Why India’s Assam state leaves 4 million people off a citizens’ list

Over four million people in the Indian state of Assam have been stripped of their citizenship, with rights groups claiming the government is targeting Muslims by using the pretext of tackling Bangladeshi immigrants.

The worst fears of Mohammed Haq, a fisherman from Nalbari district in lower Assam, came true on Monday as the 56-year-old discovered that his name was missing from the National Register of Citizens’ (NRC) draft list.

“I am worried and upset. I submitted all necessary documents to the authorities, yet my name is not on the list,” Haq told DW.

Rubul Ali, a carpenter from Lakhimpur district finds himself in a similar situation. Ali traveled all the way to the state capital, Guwahati, on Monday, hoping to have his name mentioned on the list.

“Am I going to be stateless now? Will they put me in a detention camp? None of my family members is on the list either,” Ali told DW.

Chaos and confusion have engulfed the northeastern state, which borders Bangladesh, as over four million people had their names excluded from the NRC list.

‘Illegal immigrants’

Ahead of the publication of the NRC draft list, the government had deployed thousands of security personnel to avoid any backlash from immigrants.

The list, which India’s census chief released on Monday, excluded those unable to prove they or their parents arrived before March 1971 when Bangladesh was created.

Assam has been in the grip of social and communal tension as locals campaign against “illegal immigrants.” Prime Minister Narendra Modi’s Hindu nationalist government has backed the expulsion of migrants from Bangladesh.

According to the NRC, out of 32.9 million people in Assam, 28.9 million have made it to the draft citizens’ list.

Uproar

India’s opposition parties have taken up the issue, with West Bengal’s Chief Minister Mamata Banerjee alleging that the ruling Bharatiya Janata Party (BJP) is polarizing Indian society.

“The BJP is following the ‘divide and rule’ policy. Leaving so many people out of the draft list is a calculated plan ahead of the 2019 general elections,” said Banerjee.

The Congress party urged the BJP government to ensure that no Indian citizen is left out of the final list.

“There are reports pouring in from all corners of Assam, of Indian citizens finding their names missing in the draft NRC, creating massive insecurity in the state,” Rahul Gandhi, president of the Congress party, wrote on Facebook.

‘Stigmatizing people’

Many residents of Assam have long protested against the presence of “foreigners,” which include both Hindus and Muslims. The All Assam Students’ Union (AASU) has been spearheading an anti-immigrant movement in the state for many years.

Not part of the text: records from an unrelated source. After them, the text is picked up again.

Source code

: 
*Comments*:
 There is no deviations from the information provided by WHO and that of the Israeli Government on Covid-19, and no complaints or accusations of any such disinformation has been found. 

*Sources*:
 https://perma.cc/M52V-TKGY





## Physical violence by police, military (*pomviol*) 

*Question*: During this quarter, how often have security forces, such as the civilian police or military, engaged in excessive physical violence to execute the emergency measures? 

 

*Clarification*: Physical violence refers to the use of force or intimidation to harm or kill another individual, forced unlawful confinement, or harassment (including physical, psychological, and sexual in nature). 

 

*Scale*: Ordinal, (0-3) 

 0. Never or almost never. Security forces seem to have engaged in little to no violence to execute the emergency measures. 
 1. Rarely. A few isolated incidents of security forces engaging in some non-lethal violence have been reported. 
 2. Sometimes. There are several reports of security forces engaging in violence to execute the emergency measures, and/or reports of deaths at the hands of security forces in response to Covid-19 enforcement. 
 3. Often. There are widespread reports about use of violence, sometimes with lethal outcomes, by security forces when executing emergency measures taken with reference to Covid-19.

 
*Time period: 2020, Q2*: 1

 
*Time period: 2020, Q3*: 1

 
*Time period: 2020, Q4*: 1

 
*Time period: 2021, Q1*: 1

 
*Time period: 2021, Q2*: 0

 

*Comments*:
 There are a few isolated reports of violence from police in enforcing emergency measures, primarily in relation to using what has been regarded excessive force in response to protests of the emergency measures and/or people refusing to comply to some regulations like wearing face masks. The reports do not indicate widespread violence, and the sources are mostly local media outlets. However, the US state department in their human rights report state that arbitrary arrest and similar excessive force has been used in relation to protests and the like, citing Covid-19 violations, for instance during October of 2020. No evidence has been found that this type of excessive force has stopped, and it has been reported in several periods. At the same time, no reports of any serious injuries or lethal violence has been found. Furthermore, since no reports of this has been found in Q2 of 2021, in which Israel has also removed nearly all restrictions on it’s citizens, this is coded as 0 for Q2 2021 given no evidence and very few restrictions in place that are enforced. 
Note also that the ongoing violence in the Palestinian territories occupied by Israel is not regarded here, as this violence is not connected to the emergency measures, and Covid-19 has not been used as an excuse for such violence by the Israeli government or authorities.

For AASU, those who migrated to Assam during Bangladesh’s independence from Pakistan in 1971 are “illegal citizens.” Scores of Bengali-speaking people also migrated to Assam from then-East Pakistan after the 1947 partition of the Indian subcontinent.

In 2016, the BJP formed the state government in Assam and vowed to act against the “outsiders.” It promised that all “illegal Bangladeshis” would be driven out of the state.

But the BJP government denied any systematic move to expel immigrants.

The Registrar General and Census Commissioner of India said that those who did not figure in the draft list have the right to file a complaint from August 30 to September 28. He promised that no citizen will be deprived of their rights. The government has set December 31 as the last date to complete the final list.

“Some people are unnecessarily trying to create an atmosphere of fear. This is a draft list, not the final list,” said Home Minister Rajnath Singh.

But not everybody is convinced with the government’s assurances. The Rights and Risks Analysis Group (RRAG), a human rights watchdog, said the NRC draft list is the biggest disenfranchisement exercise in human history.

“The government is stigmatizing a group of people. Are they going to deport them or will they put them in detention camps?” Mahua Moitra, an opposition legislator, told DW.

Ripun Bora, a Congress party legislator, told DW that religious minorities are being targeted in the state.

The issue is likely to fuel more tensions in the state, with political parties, including the ruling BJP, focused on winning the 2019 general elections.